***** SUPPLIED RECORDS

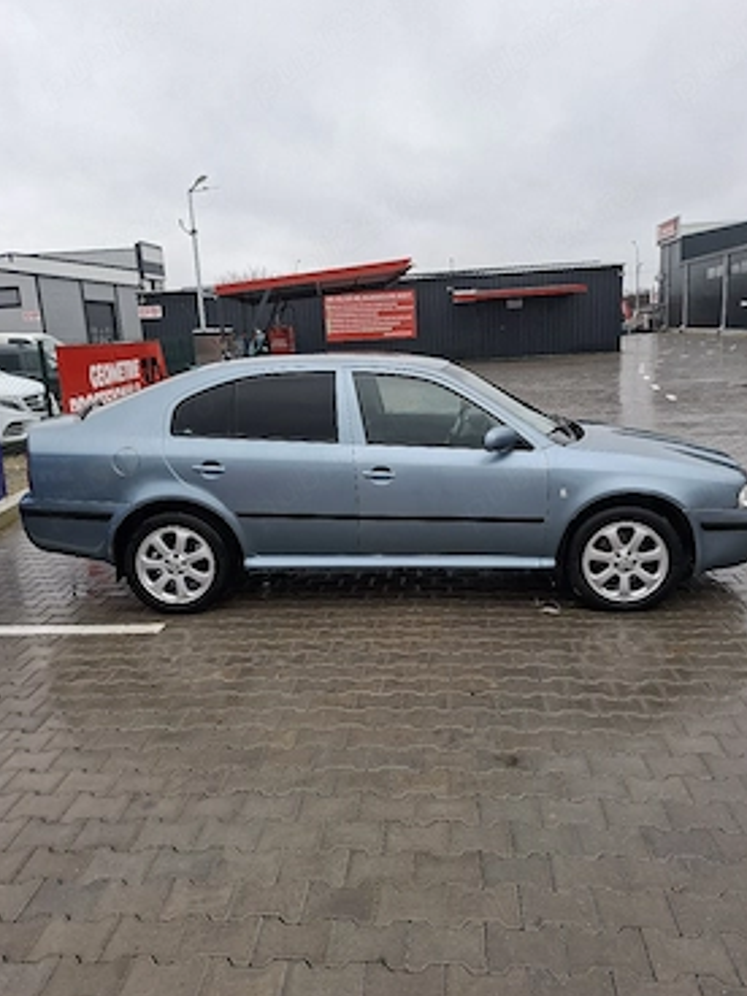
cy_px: 490
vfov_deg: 69.4
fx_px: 719
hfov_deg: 54.9
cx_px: 392
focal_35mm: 25
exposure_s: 1/100
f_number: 1.8
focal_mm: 5.54
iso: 50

**********

• _WORK ORDER_
Give back the entries verbatim. Do not include any picture.

• _RESULT_
cy_px: 490
vfov_deg: 69.4
fx_px: 719
hfov_deg: 54.9
cx_px: 392
focal_35mm: 25
exposure_s: 1/100
f_number: 1.8
focal_mm: 5.54
iso: 50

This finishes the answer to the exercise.